Parla da pastore quando afferma: “Mortifica soprattutto dover prendere atto di comportamenti non solo contrari al pubblico decoro ma intrinsecamente tristi e vacui”.
Del resto – e Bagnasco lo sottolinea con forza – non è la prima volta che la Cei si pronuncia in tal senso. Lo aveva già fatto nel 2009, molto prima che Tarantini e Ruby comparissero sulla scena giudiziaria: “chiunque sceglie la militanza politica, deve essere consapevole «della misura e della sobrietà, della disciplina e dell’onore che comporta, come anche la nostra Costituzione ricorda» (Prolusione al Consiglio Permanente del 21-24 settembre 2009 e del 24-27 gennaio 2011).
Ma poi Bagnasco cambia registro, e dopo aver ammonito, evangelicamente parlando, la politica italiana, parla ai suoi, al mondo cattolico e per il mondo cattolico, non certo a nome o per conto degli antiberluscones di professione. Evidenziando – questo sì – un passaggio politico che non riguarda certo Silvio Berlusconi, ma l’impegno dei cattolici in politica. Quando il presidente della Cei afferma che “a dar coscienza ai cattolici oggi non è anzitutto un’appartenenza esterna, ma i valori dell’umanizzazione. Valori che si sta imparando a riconoscere e a proporre con crescente coraggio, e che in realtà finiscono per far sentire i cattolici più uniti di quanto taluno non vorrebbe credere", che, sempre di più, "richiamano anche l’interesse di chi esplicitamente cattolico non si sente”, fa riferimento ad un “patrimonio di cultura fatto di rappresentanza sociale e di processi di maturazione comunitaria”, da cui “si sprigionano ormai ordinariamente esperienze che sono un vivaio di sensibilità, dedizione, intelligenza che sempre più si metterà a disposizione della comunità e del Paese”.
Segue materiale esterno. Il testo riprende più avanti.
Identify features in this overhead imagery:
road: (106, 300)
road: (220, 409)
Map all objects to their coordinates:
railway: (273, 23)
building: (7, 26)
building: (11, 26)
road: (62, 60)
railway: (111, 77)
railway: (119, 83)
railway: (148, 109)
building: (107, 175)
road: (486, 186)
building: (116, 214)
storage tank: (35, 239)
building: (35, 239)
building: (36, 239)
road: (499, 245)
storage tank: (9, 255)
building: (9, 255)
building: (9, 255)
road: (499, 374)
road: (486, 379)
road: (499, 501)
In quale direzione si muove la Chiesa, lo lascia intendere Bagnasco quando dice: “Sembra rapidamente stagliarsi all’orizzonte la possibilità di un soggetto culturale e sociale di interlocuzione con la politica, che – coniugando strettamente l’etica sociale con l’etica della vita – sia promettente grembo di futuro, senza nostalgie né ingenue illusioni”. Niente nostalgia della Dc, nessuna illusione di poter ricostituire un partito dei cattolici, ma il rafforzamento di un’opinione pubblica cattolica, ma non solo, consapevole e unita su un terreno valoriale, che faccia da motore propulsivo alla politica.
Se derubricassimo come un discorso antiberlusconiano tout court la prolusione di Bagnasco, compiremmo un peccato di ingenuità e approssimazione. Se lo leggiamo come un monito, lanciato da una Chiesa molto più vicina agli elettori di quanto in realtà sia in questo momento la politica italiana, ne trarremo oltre che motivo di riflessione anche i segni inequivocabili di un cambiamento in atto.